Song Meaning
These lyrics open with a stark, violent declaration: "Rock and roll is dead / I put that thing in its head." The speaker immediately asserts a chilling agency over the demise of a cultural icon. This isn't just an observation; it's a direct, almost boastful, act of termination.
The central tension arises from this abrupt ending and the subsequent redefinition. The playful, almost mocking "Who wants to sha-la-la with or without you / Tra-la-la-la-la-la with or without love" dismisses the old genre's romanticized tropes, suggesting a new era of detachment. This indifference sets the stage for something different, something less concerned with traditional sentiment.
The most striking craft element appears in the transformation from "Rock and roll" to "Rockunroll." The new entity is "bred / When its shiny skin is shed," implying a raw, unpolished rebirth after discarding superficiality. Crucially, this evolution is orchestrated "With a poison pencil lead," an unexpected image that suggests the death and subsequent creation are acts of deliberate, perhaps intellectual, subversion rather than brute force. It's a critique written in venom.
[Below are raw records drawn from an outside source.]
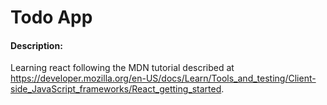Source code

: # Todo App

#### Description:

Learning react following the MDN tutorial described at <https://developer.mozilla.org/en-US/docs/Learn/Tools_and_testing/Client-side_JavaScript_frameworks/React_getting_started>.
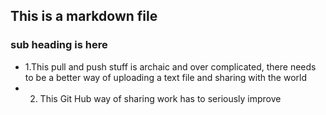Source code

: ## This is a markdown file
### sub heading is here
* 1.This pull and push stuff is archaic and over complicated, there needs to be a better way of uploading a text file and sharing with the world
* 2. This Git Hub way of sharing work has to seriously improve 
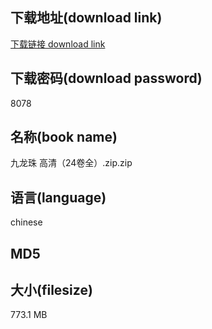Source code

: ## 下载地址(download link)
[下载链接 download link](https://voluble-croquembouche-d321dc.netlify.app/?s=%E4%B9%9D%E9%BE%99%E7%8F%A0+%E9%AB%98%E6%B8%85%EF%BC%8824%E5%8D%B7%E5%85%A8%EF%BC%89.zip)

## 下载密码(download password)
8078

## 名称(book name)
九龙珠 高清（24卷全）.zip.zip

## 语言(language)
chinese

## MD5


## 大小(filesize)
773.1 MB
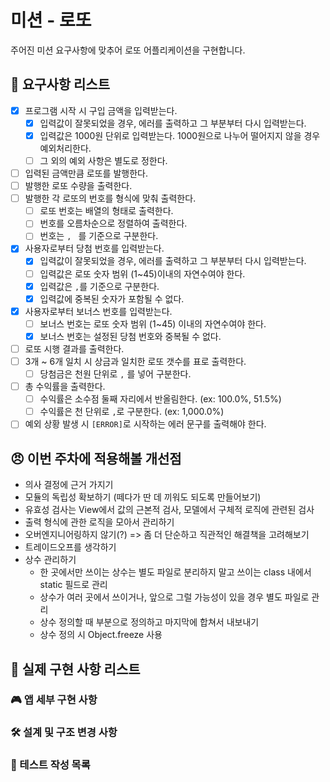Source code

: # 미션 - 로또

주어진 미션 요구사항에 맞추어 로또 어플리케이션을 구현합니다.

## 🤔 요구사항 리스트

- [x] 프로그램 시작 시 구입 금액을 입력받는다.
  - [x] 입력값이 잘못되었을 경우, 에러를 출력하고 그 부분부터 다시 입력받는다.
  - [x] 입력값은 1000원 단위로 입력받는다. 1000원으로 나누어 떨어지지 않을 경우 예외처리한다.
  - [ ] 그 외의 예외 사항은 별도로 정한다.
- [ ] 입력된 금액만큼 로또를 발행한다.
- [ ] 발행한 로또 수량을 출력한다.
- [ ] 발행한 각 로또의 번호를 형식에 맞춰 출력한다.
  - [ ] 로또 번호는 배열의 형태로 출력한다.
  - [ ] 번호를 오름차순으로 정렬하여 출력한다.
  - [ ] 번호는 `, ` 를 기준으로 구분한다.
- [x] 사용자로부터 당첨 번호를 입력받는다.
  - [x] 입력값이 잘못되었을 경우, 에러를 출력하고 그 부분부터 다시 입력받는다.
  - [ ] 입력값은 로또 숫자 범위 (1~45)이내의 자연수여야 한다.
  - [x] 입력값은 `,`를 기준으로 구분한다.
  - [x] 입력값에 중복된 숫자가 포함될 수 없다.
- [x] 사용자로부터 보너스 번호를 입력받는다.
  - [ ] 보너스 번호는 로또 숫자 범위 (1~45) 이내의 자연수여야 한다.
  - [x] 보너스 번호는 설정된 당첨 번호와 중복될 수 없다.
- [ ] 로또 시행 결과를 출력한다.
- [ ] 3개 ~ 6개 일치 시 상금과 일치한 로또 갯수를 표로 출력한다.
  - [ ] 당첨금은 천원 단위로 `,` 를 넣어 구분한다.
- [ ] 총 수익률을 출력한다.
  - [ ] 수익률은 소수점 둘째 자리에서 반올림한다. (ex: 100.0%, 51.5%)
  - [ ] 수익률은 천 단위로 `,`로 구분한다. (ex: 1,000.0%)
- [ ] 예외 상황 발생 시 `[ERROR]`로 시작하는 에러 문구를 출력해야 한다.

## 😠 이번 주차에 적용해볼 개선점

- 의사 결정에 근거 가지기
- 모듈의 독립성 확보하기 (떼다가 딴 데 끼워도 되도록 만들어보기)
- 유효성 검사는 View에서 값의 근본적 검사, 모델에서 구체적 로직에 관련된 검사
- 출력 형식에 관한 로직을 모아서 관리하기
- 오버엔지니어링하지 않기(?) => 좀 더 단순하고 직관적인 해결책을 고려해보기
- 트레이드오프를 생각하기
- 상수 관리하기
  - 한 곳에서만 쓰이는 상수는 별도 파일로 분리하지 말고 쓰이는 class 내에서 static 필드로 관리
  - 상수가 여러 곳에서 쓰이거나, 앞으로 그럴 가능성이 있을 경우 별도 파일로 관리
  - 상수 정의할 때 부분으로 정의하고 마지막에 합쳐서 내보내기
  - 상수 정의 시 Object.freeze 사용

## 🧐 실제 구현 사항 리스트

### 🎮 앱 세부 구현 사항

### 🛠 설계 및 구조 변경 사항

### 📝 테스트 작성 목록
Ultimately, these lyrics are effective because they don't just announce a change; they embody a confrontational spirit. The speaker's confident, almost menacing tone, coupled with the visceral imagery of shedding skin and the chilling warning, "You all rock until you're bled," creates a powerful sense of a new, demanding artistic paradigm. It's a declaration that the new form, "Rockunroll," will extract a price from its adherents.